Last week Brisbane City Council advised that all audible traffic signals would operate 24 hours a day seven days a week, ending the curfew for people who are blind or have low vision in Brisbane which has applied for more than fifteen years. Previously, many signals were turned off at 9:30 at night, and back on at 6:30 in the morning.
I concgratulate Brisbane City Council for this decision. It is a triumph of committed people over bad policy.
I visited Brisbane to attend a conference several months ago. I was planning where I should have dinner, and someone commented that I would need to start dinner early, as I would have to be home by 9:30 at night. Being unused to having a curfew, I questioned this. It’s because the audible traffic signals are turned off at that time, I was told. I could not believe it!
As it happened, I was unusually well behaved at dinner that night, and I was home before 9:30. But the next morning I took my guide dog out for an early walk- prior to 6 AM. And as advised, there were no audible traffic signals to let me know when I could cross the road. I was a prisoner of the Brisbane City Council policy.
I did some research, and found that this policy had been in place for more than fifteen years. This was due to a councillor who had once been kept awake by similar signals in New Zealand. I knew, however, that the volume of such signals was controlled by a monitoring microphone, so that when traffic and other noise was quiet, as it often is in the middle of the night, the signals are quiet as well. So this equipment had not been working in New Zealand all of those years ago, or he had only had a small travel budget, and managed it by sleeping on the footpath next to the light pole.
I was so outraged that people who were blind or had low vision in Brisbane could be so disadvantaged by the ill-informed whim of a policy maker with insomnia that I talked to a journalist about it. She thought it would make an excellent story, and the rest – as they say – is history.
The media ran with the story, and I did interviews across the country. The policy was made to look silly, and – after further consultation by council with relevant disability organisations- it was changed.
This story made me think about the language I had used. What seemed to concern council most was that I had referred to the policy as a “blind curfew”. I did so because that is how I had regarded it. But the reaction this received demonstrated the importance of the language which we use.
The Convention on the Rights of People with Disabilities seeks to shift the mind-set about us from objects of pity to subjects with rights, and from our disability being the barrier to the environment in which we live being the barrier.
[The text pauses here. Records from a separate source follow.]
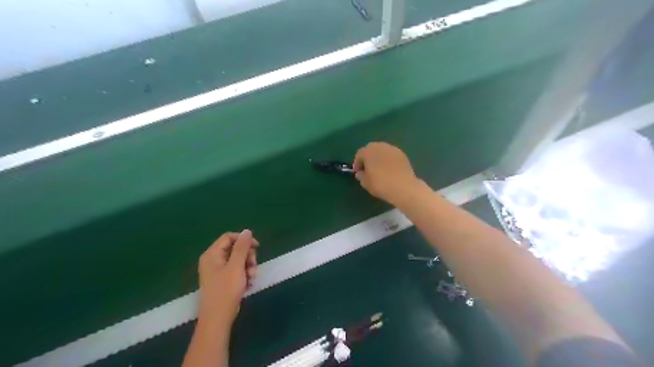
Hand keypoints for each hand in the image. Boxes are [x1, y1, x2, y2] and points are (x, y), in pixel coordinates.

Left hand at [197, 231, 258, 324]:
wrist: (218, 318)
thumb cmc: (226, 290)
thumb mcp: (236, 266)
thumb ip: (242, 247)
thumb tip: (247, 231)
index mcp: (212, 254)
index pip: (229, 237)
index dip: (244, 240)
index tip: (257, 246)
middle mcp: (213, 260)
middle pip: (235, 249)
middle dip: (248, 257)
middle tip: (253, 267)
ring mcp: (218, 271)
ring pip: (239, 260)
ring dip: (249, 267)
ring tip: (251, 278)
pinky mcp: (224, 280)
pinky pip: (237, 271)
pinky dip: (245, 275)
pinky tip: (248, 284)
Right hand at [356, 140, 420, 203]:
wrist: (403, 187)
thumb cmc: (380, 184)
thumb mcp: (365, 183)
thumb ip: (361, 176)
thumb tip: (361, 173)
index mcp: (368, 151)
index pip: (359, 154)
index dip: (357, 163)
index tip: (357, 172)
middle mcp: (380, 146)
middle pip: (371, 150)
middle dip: (368, 158)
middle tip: (368, 169)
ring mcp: (393, 149)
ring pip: (382, 151)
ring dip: (379, 158)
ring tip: (379, 170)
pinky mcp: (402, 154)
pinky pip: (391, 156)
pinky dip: (388, 161)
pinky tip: (390, 170)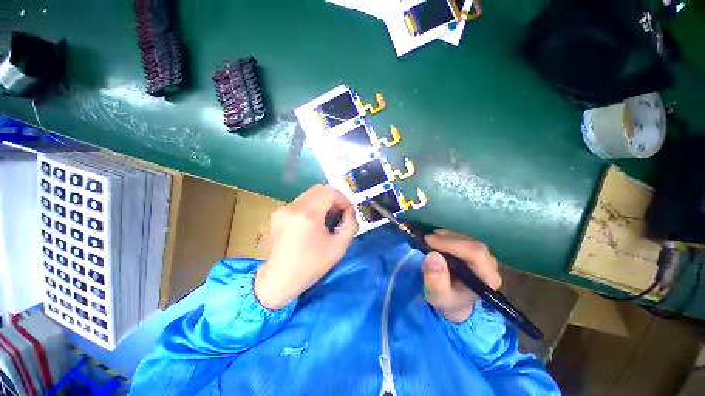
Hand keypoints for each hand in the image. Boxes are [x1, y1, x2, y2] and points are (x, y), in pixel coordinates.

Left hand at [255, 184, 357, 309]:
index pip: (329, 192)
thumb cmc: (311, 266)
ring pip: (310, 194)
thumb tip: (349, 211)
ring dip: (323, 202)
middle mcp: (293, 207)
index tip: (347, 212)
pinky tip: (314, 222)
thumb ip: (350, 224)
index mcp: (307, 215)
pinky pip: (301, 202)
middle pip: (319, 189)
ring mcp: (283, 209)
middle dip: (334, 199)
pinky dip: (312, 206)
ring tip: (327, 218)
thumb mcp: (339, 247)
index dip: (343, 199)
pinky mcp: (278, 213)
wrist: (280, 280)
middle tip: (339, 214)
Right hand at [422, 230, 501, 322]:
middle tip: (427, 239)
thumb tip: (433, 255)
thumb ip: (435, 280)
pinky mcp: (475, 251)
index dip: (452, 244)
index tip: (429, 241)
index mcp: (487, 279)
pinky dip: (448, 236)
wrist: (456, 303)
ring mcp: (484, 256)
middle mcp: (491, 265)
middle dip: (448, 239)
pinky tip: (437, 240)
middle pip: (472, 244)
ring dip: (446, 236)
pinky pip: (463, 238)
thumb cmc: (449, 301)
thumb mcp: (438, 296)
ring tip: (430, 240)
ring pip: (467, 239)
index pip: (475, 254)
Thus, it was not that I could not see which prevented me from crossing the road, it was that there was no audible traffic signal to give me the same information which people who see received.
I was once counselled by a colleague for whom I have great respect not to refer to the policy – applied by most airlines in Australia – of only carrying two passengers who use wheelchairs as “wheelchair apartheid”. She was shocked by the use of apartheid in that way, because of its origin. Apartheid is the system of segregation or discrimination on grounds of race in force in South Africa from 1948-ia. It comes from the Afrikaans, and literally means separateness.
I thought very carefully about this advice, because I valued my colleague’s judgement highly. But I decided to continue to use the expression, because treating people with disabilities separately and differently is exactly what the “two wheelchair” policy does. This process confirmed the importance of describing such policies by their impact, and effectively “calling out” the policy-makers for what they had done to people with disabilities.
Perhaps it was the use of the term “blind curfew” which swayed the policy-makers, or caught their attention. I don’t know. But there is no doubt that good advocacy, and implementation of the disability convention, requires clarity on the barriers in our environment, and their effect.
What do you think? Should we describe such policies in this emotive way? Should we call a spade a spade?